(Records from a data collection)
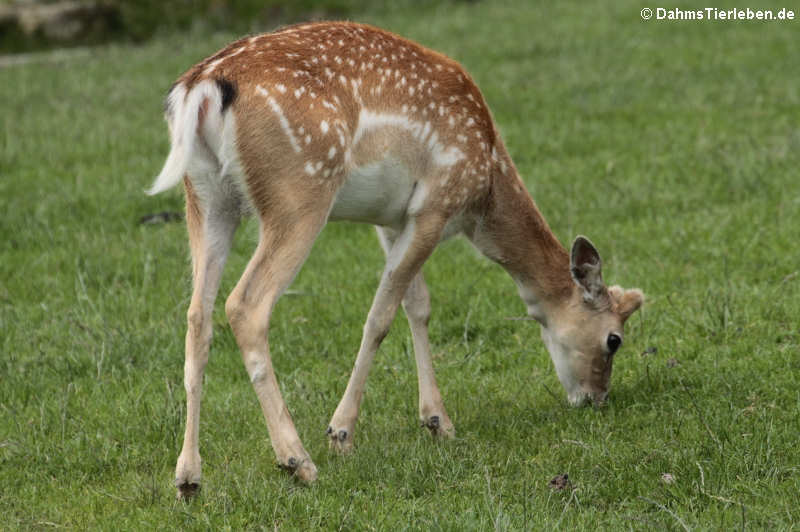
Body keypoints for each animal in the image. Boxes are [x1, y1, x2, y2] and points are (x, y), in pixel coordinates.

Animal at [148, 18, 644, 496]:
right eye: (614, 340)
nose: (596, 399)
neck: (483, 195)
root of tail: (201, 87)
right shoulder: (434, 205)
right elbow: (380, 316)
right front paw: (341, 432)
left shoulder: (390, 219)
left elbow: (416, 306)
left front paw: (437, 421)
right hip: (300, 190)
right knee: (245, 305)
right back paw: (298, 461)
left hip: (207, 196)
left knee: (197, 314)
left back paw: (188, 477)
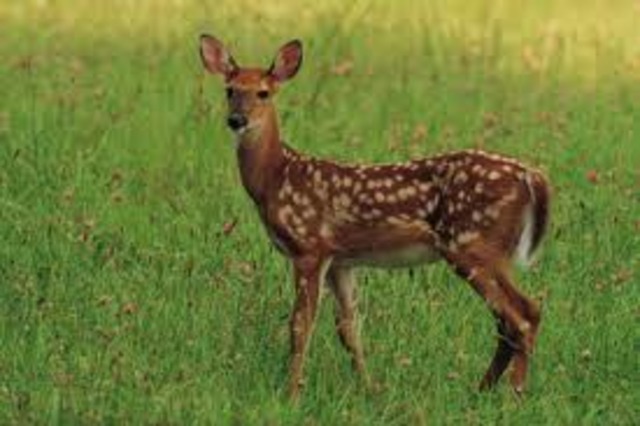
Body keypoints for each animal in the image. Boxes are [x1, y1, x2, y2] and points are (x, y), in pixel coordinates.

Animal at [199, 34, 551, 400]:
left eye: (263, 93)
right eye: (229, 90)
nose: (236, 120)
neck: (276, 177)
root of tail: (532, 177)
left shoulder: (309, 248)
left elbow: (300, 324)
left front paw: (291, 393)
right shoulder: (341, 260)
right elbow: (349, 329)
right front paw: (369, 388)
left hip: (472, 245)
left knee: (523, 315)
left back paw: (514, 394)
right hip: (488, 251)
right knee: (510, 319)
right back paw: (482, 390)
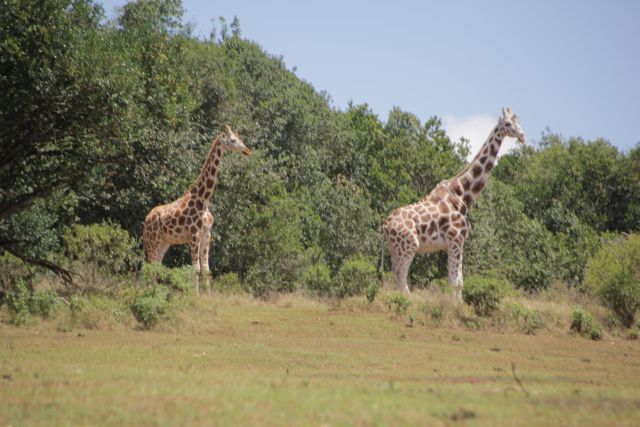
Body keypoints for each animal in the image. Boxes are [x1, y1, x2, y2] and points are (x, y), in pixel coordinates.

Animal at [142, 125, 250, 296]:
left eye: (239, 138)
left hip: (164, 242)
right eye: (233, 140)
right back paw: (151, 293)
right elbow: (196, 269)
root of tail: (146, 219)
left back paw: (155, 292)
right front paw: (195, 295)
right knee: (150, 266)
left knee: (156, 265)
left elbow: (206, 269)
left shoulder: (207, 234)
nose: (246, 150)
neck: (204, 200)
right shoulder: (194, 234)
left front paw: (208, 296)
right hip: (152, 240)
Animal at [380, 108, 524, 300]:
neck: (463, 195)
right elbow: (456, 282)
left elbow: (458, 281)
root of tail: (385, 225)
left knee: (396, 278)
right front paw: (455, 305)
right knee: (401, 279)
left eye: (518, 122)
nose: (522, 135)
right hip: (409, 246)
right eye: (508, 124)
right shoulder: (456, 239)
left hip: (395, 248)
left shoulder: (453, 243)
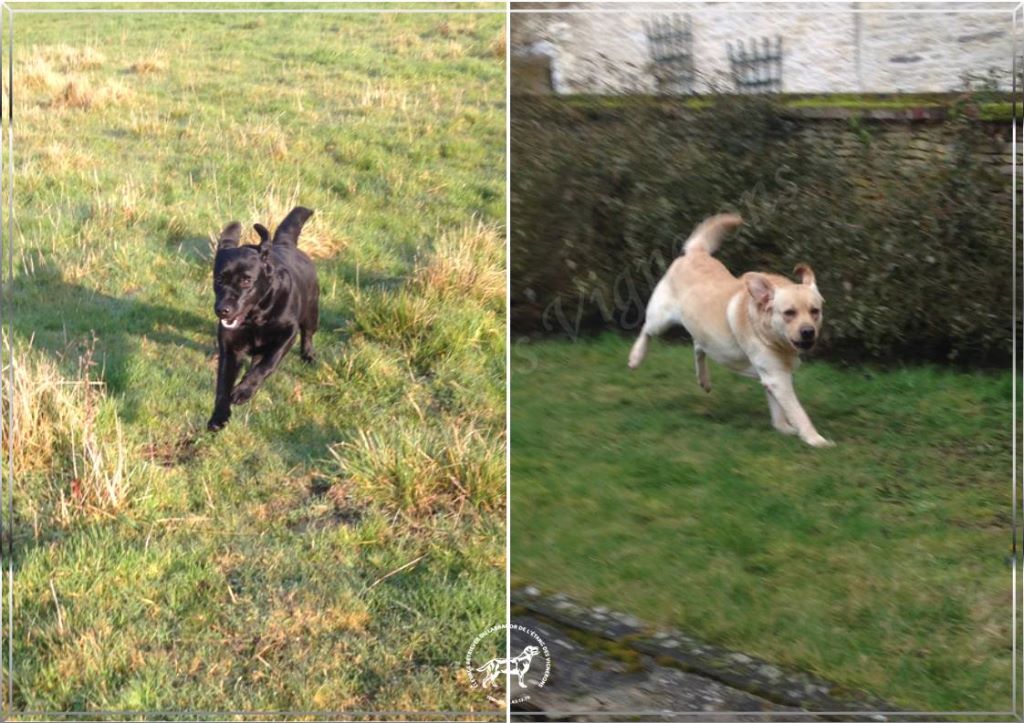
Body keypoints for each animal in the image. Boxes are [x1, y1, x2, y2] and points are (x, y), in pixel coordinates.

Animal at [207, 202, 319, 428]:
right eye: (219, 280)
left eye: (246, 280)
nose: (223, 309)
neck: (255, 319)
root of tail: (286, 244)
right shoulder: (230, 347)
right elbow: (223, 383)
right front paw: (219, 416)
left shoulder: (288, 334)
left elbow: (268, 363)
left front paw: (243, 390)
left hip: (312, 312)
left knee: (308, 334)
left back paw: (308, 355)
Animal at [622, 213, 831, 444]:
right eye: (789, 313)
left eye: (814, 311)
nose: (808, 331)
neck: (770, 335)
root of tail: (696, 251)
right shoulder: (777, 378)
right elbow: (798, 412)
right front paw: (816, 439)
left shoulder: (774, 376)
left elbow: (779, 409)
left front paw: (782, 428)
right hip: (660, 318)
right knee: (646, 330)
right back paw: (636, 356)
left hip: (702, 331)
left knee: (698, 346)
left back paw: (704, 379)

▶ _Problem details_:
Each record must be quoted in full and exactly. Do not include the pictures.

▶ _Your solution_:
Body keypoints for each animal in the image. Boxes are [x1, y1, x2, y2] and points are (x, y), in pixel coordinates.

Animal at [148, 18, 644, 496]:
right eye: (614, 340)
nose: (596, 399)
neck: (483, 195)
root of tail: (201, 87)
right shoulder: (434, 205)
right elbow: (380, 316)
right front paw: (341, 432)
left shoulder: (390, 219)
left elbow: (416, 306)
left front paw: (437, 421)
right hip: (300, 190)
right knee: (245, 305)
right back paw: (298, 461)
left hip: (207, 196)
left knee: (197, 314)
left back paw: (188, 477)
Body keypoints for each animal in the image. Boxes are [x1, y1, x2, y2] and points are (x, y), in pixel coordinates.

Animal at [199, 34, 551, 400]:
left eye: (263, 93)
right eye: (229, 90)
nose: (236, 120)
neck: (276, 177)
root of tail: (532, 177)
left shoulder: (309, 248)
left elbow: (300, 324)
left front paw: (291, 393)
right shoulder: (341, 260)
right elbow: (349, 329)
right front paw: (369, 388)
left hip: (472, 245)
left knee: (523, 315)
left back paw: (514, 394)
right hip: (488, 251)
right knee: (510, 319)
right back paw: (482, 390)
Body keypoints for each animal in the image. Boxes are [x1, y1, x2, y2] and points are (x, y), in pixel coordinates.

Animal at [142, 125, 250, 296]:
left eye: (239, 138)
left hip: (164, 242)
right eye: (233, 140)
right back paw: (151, 293)
right elbow: (196, 269)
root of tail: (146, 219)
left back paw: (155, 292)
right front paw: (195, 295)
right knee: (150, 266)
left knee: (156, 265)
left elbow: (206, 269)
left shoulder: (207, 234)
nose: (246, 150)
neck: (204, 200)
right shoulder: (194, 234)
left front paw: (208, 296)
right hip: (152, 240)
Animal at [380, 108, 524, 300]:
neck: (463, 195)
right elbow: (456, 282)
left elbow: (458, 281)
root of tail: (385, 225)
left knee: (396, 278)
right front paw: (455, 305)
right knee: (401, 279)
left eye: (518, 122)
nose: (522, 135)
right hip: (409, 246)
right eye: (508, 124)
right shoulder: (456, 239)
left hip: (395, 248)
left shoulder: (453, 243)
Body keypoints for each animal in the image. Boxes are [x1, y1, x2, y2] and points are (x, y), in pixel coordinates.

Animal at [207, 202, 319, 428]:
right eye: (219, 280)
left eye: (246, 280)
nose: (223, 309)
neck: (255, 319)
root of tail: (286, 244)
right shoulder: (230, 347)
right elbow: (223, 383)
right front paw: (219, 416)
left shoulder: (288, 334)
left elbow: (268, 363)
left front paw: (243, 390)
left hip: (312, 312)
left knee: (308, 334)
left back paw: (308, 355)
Animal at [622, 213, 831, 444]:
right eye: (789, 313)
left eye: (814, 311)
nose: (808, 331)
neck: (770, 335)
root of tail: (696, 251)
right shoulder: (777, 378)
right elbow: (798, 412)
right front paw: (816, 439)
left shoulder: (774, 376)
left elbow: (779, 409)
left front paw: (782, 428)
right hip: (660, 318)
right knee: (646, 330)
right back paw: (636, 356)
left hip: (702, 331)
left knee: (698, 346)
left back paw: (704, 379)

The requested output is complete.